What the task asks - Copy out the interview excerpt below word for word, in full.

Source text -

★ ★ ★

Gary Graff, MediaNews Group: Did the pause at all allow you to return to or focus on the remaining recording projects, Romanov and the other things that were in motion? Where are you at with those and their potential release?

AL PITRELLI:  We were working on that until this whole thing kind of exploded in our face. I remember somebody saying, “Hey, put CNN on for a minute,” or Fox, whatever news station was. This was like some old Charlton Heston sci-fi movie I watching unfurl. The whole thing was surreal. They said, “Let’s shut the studio down, and everybody go home until this thing blows over in a week or two.” Well, 18, 19 months ago, whatever that is. So we weren’t able to get back down there for a while. Then, I don’t know, I’m going to say probably towards the end of 2020 we had the livestream. Then right after the new year we started getting back in the studio, feeling safer about being together in close proximity. Anyway, the short of it is that we had been working on Romanov. There’s some new material that we’re looking at as well. But it’s been a little more daunting. We can’t really just get in there and just feel 100% comfortable. There was a lot of quarantining. There’s a lot of testing. Wearing a mask and trying to be creative, something new, so there was a learning curve to that. Listen, Romanov is still there. We’re working on it. It’s going to come out at some point. There’s a couple other projects that we’re talking about doing. Again, if we can get back to a more familiar normal, I think the work process will go a lot quicker. At least we got something accomplished this year.

Graff: Because it’s Florida, don’t you get to go down there and pretend COVID doesn’t exist?

★ ★ ★

Record extracts -

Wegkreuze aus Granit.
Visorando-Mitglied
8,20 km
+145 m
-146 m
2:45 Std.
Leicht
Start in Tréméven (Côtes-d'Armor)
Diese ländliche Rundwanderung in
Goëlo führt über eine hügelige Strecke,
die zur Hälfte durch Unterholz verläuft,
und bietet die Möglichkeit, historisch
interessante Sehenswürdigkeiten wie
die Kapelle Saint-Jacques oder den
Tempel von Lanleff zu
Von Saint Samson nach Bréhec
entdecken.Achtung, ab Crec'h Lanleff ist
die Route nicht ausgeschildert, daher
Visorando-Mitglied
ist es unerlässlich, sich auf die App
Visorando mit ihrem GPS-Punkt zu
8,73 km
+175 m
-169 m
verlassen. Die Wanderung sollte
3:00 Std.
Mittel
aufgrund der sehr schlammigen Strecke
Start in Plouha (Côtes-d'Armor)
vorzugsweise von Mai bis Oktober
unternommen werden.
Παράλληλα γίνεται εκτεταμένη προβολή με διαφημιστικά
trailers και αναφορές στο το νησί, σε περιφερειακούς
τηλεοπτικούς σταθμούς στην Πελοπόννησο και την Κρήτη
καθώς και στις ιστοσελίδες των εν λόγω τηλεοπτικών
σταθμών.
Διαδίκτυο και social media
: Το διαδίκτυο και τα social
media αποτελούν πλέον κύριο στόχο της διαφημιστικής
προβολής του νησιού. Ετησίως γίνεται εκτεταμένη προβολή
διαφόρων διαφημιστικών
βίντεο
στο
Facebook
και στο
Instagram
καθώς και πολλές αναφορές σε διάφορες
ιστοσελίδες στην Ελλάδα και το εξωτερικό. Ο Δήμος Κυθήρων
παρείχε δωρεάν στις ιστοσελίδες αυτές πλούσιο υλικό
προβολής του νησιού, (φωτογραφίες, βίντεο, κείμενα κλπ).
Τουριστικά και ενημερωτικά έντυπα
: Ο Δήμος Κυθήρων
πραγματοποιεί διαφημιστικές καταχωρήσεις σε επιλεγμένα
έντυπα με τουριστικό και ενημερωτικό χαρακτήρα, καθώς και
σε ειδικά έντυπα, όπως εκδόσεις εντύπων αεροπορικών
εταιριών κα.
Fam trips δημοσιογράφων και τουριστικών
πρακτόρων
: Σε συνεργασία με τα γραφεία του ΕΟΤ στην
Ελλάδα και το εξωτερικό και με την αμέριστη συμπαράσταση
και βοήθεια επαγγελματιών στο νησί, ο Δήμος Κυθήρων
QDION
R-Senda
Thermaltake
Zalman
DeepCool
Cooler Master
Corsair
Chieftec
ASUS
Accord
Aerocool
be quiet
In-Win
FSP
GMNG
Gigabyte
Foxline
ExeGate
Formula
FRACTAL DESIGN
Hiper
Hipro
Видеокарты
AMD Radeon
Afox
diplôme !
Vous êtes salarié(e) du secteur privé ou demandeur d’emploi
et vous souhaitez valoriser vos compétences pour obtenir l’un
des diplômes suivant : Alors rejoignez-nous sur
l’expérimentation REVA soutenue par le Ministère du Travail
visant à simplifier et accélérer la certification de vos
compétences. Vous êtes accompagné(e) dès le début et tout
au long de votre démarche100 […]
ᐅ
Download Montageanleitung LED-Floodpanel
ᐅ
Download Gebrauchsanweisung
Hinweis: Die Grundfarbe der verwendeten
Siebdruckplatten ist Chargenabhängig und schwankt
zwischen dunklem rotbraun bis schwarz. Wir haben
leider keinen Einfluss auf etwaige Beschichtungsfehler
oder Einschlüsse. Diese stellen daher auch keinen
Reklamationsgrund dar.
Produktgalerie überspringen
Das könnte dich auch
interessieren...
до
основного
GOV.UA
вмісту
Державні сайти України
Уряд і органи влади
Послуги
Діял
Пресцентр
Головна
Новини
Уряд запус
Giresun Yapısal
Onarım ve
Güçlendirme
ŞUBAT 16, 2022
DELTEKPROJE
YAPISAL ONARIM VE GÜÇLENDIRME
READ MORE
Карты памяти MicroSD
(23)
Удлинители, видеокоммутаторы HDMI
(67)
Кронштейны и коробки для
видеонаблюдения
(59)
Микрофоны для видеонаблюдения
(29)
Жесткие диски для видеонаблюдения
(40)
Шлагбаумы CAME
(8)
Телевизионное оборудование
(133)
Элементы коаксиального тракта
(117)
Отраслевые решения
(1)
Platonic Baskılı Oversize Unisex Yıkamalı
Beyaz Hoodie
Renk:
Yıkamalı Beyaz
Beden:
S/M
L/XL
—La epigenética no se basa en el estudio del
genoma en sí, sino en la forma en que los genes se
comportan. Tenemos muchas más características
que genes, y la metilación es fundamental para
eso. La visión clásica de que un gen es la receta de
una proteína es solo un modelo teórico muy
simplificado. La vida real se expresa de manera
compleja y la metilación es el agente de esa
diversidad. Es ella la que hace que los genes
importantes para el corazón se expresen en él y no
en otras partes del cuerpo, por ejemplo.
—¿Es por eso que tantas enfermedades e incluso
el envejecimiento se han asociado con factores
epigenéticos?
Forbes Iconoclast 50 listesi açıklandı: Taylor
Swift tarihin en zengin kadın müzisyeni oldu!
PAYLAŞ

★ ★ ★

Output below -
Gary Graff, MediaNews Group: Did the pause at all allow you to return to or focus on the remaining recording projects, Romanov and the other things that were in motion? Where are you at with those and their potential release?

AL PITRELLI:  We were working on that until this whole thing kind of exploded in our face. I remember somebody saying, “Hey, put CNN on for a minute,” or Fox, whatever news station was. This was like some old Charlton Heston sci-fi movie I watching unfurl. The whole thing was surreal. They said, “Let’s shut the studio down, and everybody go home until this thing blows over in a week or two.” Well, 18, 19 months ago, whatever that is. So we weren’t able to get back down there for a while. Then, I don’t know, I’m going to say probably towards the end of 2020 we had the livestream. Then right after the new year we started getting back in the studio, feeling safer about being together in close proximity. Anyway, the short of it is that we had been working on Romanov. There’s some new material that we’re looking at as well. But it’s been a little more daunting. We can’t really just get in there and just feel 100% comfortable. There was a lot of quarantining. There’s a lot of testing. Wearing a mask and trying to be creative, something new, so there was a learning curve to that. Listen, Romanov is still there. We’re working on it. It’s going to come out at some point. There’s a couple other projects that we’re talking about doing. Again, if we can get back to a more familiar normal, I think the work process will go a lot quicker. At least we got something accomplished this year.

Graff: Because it’s Florida, don’t you get to go down there and pretend COVID doesn’t exist?